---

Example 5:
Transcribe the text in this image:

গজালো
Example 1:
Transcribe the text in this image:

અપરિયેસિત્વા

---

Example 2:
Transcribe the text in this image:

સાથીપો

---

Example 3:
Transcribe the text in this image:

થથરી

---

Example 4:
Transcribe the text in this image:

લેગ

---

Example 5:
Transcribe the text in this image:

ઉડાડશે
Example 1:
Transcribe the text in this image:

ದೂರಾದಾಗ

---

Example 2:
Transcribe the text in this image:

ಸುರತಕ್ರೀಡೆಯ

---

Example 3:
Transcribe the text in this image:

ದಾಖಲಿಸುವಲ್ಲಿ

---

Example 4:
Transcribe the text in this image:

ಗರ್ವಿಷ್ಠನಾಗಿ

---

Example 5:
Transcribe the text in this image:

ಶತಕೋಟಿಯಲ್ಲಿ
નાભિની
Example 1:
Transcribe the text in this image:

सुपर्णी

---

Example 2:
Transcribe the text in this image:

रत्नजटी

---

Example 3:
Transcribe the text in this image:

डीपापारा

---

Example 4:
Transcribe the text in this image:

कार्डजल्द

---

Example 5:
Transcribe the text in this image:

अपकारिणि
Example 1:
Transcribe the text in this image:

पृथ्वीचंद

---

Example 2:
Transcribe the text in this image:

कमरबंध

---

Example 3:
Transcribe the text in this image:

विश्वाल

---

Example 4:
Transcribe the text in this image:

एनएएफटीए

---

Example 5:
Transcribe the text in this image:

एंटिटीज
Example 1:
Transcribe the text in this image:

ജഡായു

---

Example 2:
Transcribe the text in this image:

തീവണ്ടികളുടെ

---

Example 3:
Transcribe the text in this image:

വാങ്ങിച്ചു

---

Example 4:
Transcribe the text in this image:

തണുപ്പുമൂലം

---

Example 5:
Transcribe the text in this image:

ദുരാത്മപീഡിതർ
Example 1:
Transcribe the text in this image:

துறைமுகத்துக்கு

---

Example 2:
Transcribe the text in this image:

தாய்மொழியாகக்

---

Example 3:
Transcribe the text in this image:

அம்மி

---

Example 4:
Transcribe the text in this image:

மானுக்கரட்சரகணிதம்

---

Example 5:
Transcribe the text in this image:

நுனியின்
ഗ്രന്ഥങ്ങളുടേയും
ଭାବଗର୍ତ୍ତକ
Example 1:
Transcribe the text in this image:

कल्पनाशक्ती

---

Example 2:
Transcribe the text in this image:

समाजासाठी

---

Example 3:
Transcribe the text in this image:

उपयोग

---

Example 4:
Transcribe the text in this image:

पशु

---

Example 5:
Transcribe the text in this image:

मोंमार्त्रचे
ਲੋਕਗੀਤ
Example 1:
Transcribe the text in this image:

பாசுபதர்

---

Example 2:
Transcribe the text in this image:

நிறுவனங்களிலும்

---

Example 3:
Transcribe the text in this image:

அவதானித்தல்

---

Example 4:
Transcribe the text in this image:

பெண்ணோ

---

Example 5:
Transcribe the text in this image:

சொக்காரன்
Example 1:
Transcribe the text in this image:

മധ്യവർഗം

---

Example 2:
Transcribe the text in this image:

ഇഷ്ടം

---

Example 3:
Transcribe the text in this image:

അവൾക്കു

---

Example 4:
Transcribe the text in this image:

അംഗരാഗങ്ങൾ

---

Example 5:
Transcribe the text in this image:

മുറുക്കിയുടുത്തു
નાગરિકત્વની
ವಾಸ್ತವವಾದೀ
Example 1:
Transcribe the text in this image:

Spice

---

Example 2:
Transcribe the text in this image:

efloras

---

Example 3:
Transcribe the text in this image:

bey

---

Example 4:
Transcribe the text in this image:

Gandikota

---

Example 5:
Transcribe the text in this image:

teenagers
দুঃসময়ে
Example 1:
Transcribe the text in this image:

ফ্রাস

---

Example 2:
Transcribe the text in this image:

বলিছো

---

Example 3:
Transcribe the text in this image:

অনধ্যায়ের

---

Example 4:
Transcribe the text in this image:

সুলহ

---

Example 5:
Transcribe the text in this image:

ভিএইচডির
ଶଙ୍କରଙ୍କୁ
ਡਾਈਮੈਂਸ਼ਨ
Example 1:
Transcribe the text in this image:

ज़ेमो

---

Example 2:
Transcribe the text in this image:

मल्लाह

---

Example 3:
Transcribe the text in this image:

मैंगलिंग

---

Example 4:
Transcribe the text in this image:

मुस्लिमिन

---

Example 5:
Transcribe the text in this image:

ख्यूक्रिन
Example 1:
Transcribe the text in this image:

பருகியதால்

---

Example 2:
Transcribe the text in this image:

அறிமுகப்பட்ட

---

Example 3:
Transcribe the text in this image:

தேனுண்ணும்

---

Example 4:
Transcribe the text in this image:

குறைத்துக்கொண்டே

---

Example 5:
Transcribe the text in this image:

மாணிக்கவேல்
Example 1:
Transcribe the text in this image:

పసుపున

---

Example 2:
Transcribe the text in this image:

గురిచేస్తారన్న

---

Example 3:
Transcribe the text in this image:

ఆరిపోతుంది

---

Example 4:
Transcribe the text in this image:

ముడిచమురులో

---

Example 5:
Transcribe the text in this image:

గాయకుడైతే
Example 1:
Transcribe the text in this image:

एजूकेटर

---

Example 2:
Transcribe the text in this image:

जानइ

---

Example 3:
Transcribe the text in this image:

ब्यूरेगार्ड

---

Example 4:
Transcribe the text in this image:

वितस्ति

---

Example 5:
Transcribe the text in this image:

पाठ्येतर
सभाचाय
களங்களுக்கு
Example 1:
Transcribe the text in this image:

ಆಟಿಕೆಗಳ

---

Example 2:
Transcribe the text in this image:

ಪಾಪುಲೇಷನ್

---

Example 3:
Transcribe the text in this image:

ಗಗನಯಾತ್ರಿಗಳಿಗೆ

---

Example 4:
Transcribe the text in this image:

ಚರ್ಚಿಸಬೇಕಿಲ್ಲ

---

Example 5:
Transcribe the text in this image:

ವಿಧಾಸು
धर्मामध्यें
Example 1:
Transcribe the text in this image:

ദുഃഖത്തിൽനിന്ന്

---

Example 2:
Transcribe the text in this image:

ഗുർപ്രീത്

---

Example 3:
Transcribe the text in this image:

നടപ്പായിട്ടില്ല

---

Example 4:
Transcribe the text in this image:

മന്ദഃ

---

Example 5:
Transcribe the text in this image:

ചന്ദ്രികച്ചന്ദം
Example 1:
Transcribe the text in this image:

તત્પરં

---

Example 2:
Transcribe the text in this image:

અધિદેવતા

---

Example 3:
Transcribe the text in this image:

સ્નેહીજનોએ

## REQUIREMENTS:
Return all of the records above line for line, unchanged.

## TASK SOLUTION:
---

Example 5:
Transcribe the text in this image:

গজালো
Example 1:
Transcribe the text in this image:

અપરિયેસિત્વા

---

Example 2:
Transcribe the text in this image:

સાથીપો

---

Example 3:
Transcribe the text in this image:

થથરી

---

Example 4:
Transcribe the text in this image:

લેગ

---

Example 5:
Transcribe the text in this image:

ઉડાડશે
Example 1:
Transcribe the text in this image:

ದೂರಾದಾಗ

---

Example 2:
Transcribe the text in this image:

ಸುರತಕ್ರೀಡೆಯ

---

Example 3:
Transcribe the text in this image:

ದಾಖಲಿಸುವಲ್ಲಿ

---

Example 4:
Transcribe the text in this image:

ಗರ್ವಿಷ್ಠನಾಗಿ

---

Example 5:
Transcribe the text in this image:

ಶತಕೋಟಿಯಲ್ಲಿ
નાભિની
Example 1:
Transcribe the text in this image:

सुपर्णी

---

Example 2:
Transcribe the text in this image:

रत्नजटी

---

Example 3:
Transcribe the text in this image:

डीपापारा

---

Example 4:
Transcribe the text in this image:

कार्डजल्द

---

Example 5:
Transcribe the text in this image:

अपकारिणि
Example 1:
Transcribe the text in this image:

पृथ्वीचंद

---

Example 2:
Transcribe the text in this image:

कमरबंध

---

Example 3:
Transcribe the text in this image:

विश्वाल

---

Example 4:
Transcribe the text in this image:

एनएएफटीए

---

Example 5:
Transcribe the text in this image:

एंटिटीज
Example 1:
Transcribe the text in this image:

ജഡായു

---

Example 2:
Transcribe the text in this image:

തീവണ്ടികളുടെ

---

Example 3:
Transcribe the text in this image:

വാങ്ങിച്ചു

---

Example 4:
Transcribe the text in this image:

തണുപ്പുമൂലം

---

Example 5:
Transcribe the text in this image:

ദുരാത്മപീഡിതർ
Example 1:
Transcribe the text in this image:

துறைமுகத்துக்கு

---

Example 2:
Transcribe the text in this image:

தாய்மொழியாகக்

---

Example 3:
Transcribe the text in this image:

அம்மி

---

Example 4:
Transcribe the text in this image:

மானுக்கரட்சரகணிதம்

---

Example 5:
Transcribe the text in this image:

நுனியின்
ഗ്രന്ഥങ്ങളുടേയും
ଭାବଗର୍ତ୍ତକ
Example 1:
Transcribe the text in this image:

कल्पनाशक्ती

---

Example 2:
Transcribe the text in this image:

समाजासाठी

---

Example 3:
Transcribe the text in this image:

उपयोग

---

Example 4:
Transcribe the text in this image:

पशु

---

Example 5:
Transcribe the text in this image:

मोंमार्त्रचे
ਲੋਕਗੀਤ
Example 1:
Transcribe the text in this image:

பாசுபதர்

---

Example 2:
Transcribe the text in this image:

நிறுவனங்களிலும்

---

Example 3:
Transcribe the text in this image:

அவதானித்தல்

---

Example 4:
Transcribe the text in this image:

பெண்ணோ

---

Example 5:
Transcribe the text in this image:

சொக்காரன்
Example 1:
Transcribe the text in this image:

മധ്യവർഗം

---

Example 2:
Transcribe the text in this image:

ഇഷ്ടം

---

Example 3:
Transcribe the text in this image:

അവൾക്കു

---

Example 4:
Transcribe the text in this image:

അംഗരാഗങ്ങൾ

---

Example 5:
Transcribe the text in this image:

മുറുക്കിയുടുത്തു
નાગરિકત્વની
ವಾಸ್ತವವಾದೀ
Example 1:
Transcribe the text in this image:

Spice

---

Example 2:
Transcribe the text in this image:

efloras

---

Example 3:
Transcribe the text in this image:

bey

---

Example 4:
Transcribe the text in this image:

Gandikota

---

Example 5:
Transcribe the text in this image:

teenagers
দুঃসময়ে
Example 1:
Transcribe the text in this image:

ফ্রাস

---

Example 2:
Transcribe the text in this image:

বলিছো

---

Example 3:
Transcribe the text in this image:

অনধ্যায়ের

---

Example 4:
Transcribe the text in this image:

সুলহ

---

Example 5:
Transcribe the text in this image:

ভিএইচডির
ଶଙ୍କରଙ୍କୁ
ਡਾਈਮੈਂਸ਼ਨ
Example 1:
Transcribe the text in this image:

ज़ेमो

---

Example 2:
Transcribe the text in this image:

मल्लाह

---

Example 3:
Transcribe the text in this image:

मैंगलिंग

---

Example 4:
Transcribe the text in this image:

मुस्लिमिन

---

Example 5:
Transcribe the text in this image:

ख्यूक्रिन
Example 1:
Transcribe the text in this image:

பருகியதால்

---

Example 2:
Transcribe the text in this image:

அறிமுகப்பட்ட

---

Example 3:
Transcribe the text in this image:

தேனுண்ணும்

---

Example 4:
Transcribe the text in this image:

குறைத்துக்கொண்டே

---

Example 5:
Transcribe the text in this image:

மாணிக்கவேல்
Example 1:
Transcribe the text in this image:

పసుపున

---

Example 2:
Transcribe the text in this image:

గురిచేస్తారన్న

---

Example 3:
Transcribe the text in this image:

ఆరిపోతుంది

---

Example 4:
Transcribe the text in this image:

ముడిచమురులో

---

Example 5:
Transcribe the text in this image:

గాయకుడైతే
Example 1:
Transcribe the text in this image:

एजूकेटर

---

Example 2:
Transcribe the text in this image:

जानइ

---

Example 3:
Transcribe the text in this image:

ब्यूरेगार्ड

---

Example 4:
Transcribe the text in this image:

वितस्ति

---

Example 5:
Transcribe the text in this image:

पाठ्येतर
सभाचाय
களங்களுக்கு
Example 1:
Transcribe the text in this image:

ಆಟಿಕೆಗಳ

---

Example 2:
Transcribe the text in this image:

ಪಾಪುಲೇಷನ್

---

Example 3:
Transcribe the text in this image:

ಗಗನಯಾತ್ರಿಗಳಿಗೆ

---

Example 4:
Transcribe the text in this image:

ಚರ್ಚಿಸಬೇಕಿಲ್ಲ

---

Example 5:
Transcribe the text in this image:

ವಿಧಾಸು
धर्मामध्यें
Example 1:
Transcribe the text in this image:

ദുഃഖത്തിൽനിന്ന്

---

Example 2:
Transcribe the text in this image:

ഗുർപ്രീത്

---

Example 3:
Transcribe the text in this image:

നടപ്പായിട്ടില്ല

---

Example 4:
Transcribe the text in this image:

മന്ദഃ

---

Example 5:
Transcribe the text in this image:

ചന്ദ്രികച്ചന്ദം
Example 1:
Transcribe the text in this image:

તત્પરં

---

Example 2:
Transcribe the text in this image:

અધિદેવતા

---

Example 3:
Transcribe the text in this image:

સ્નેહીજનોએ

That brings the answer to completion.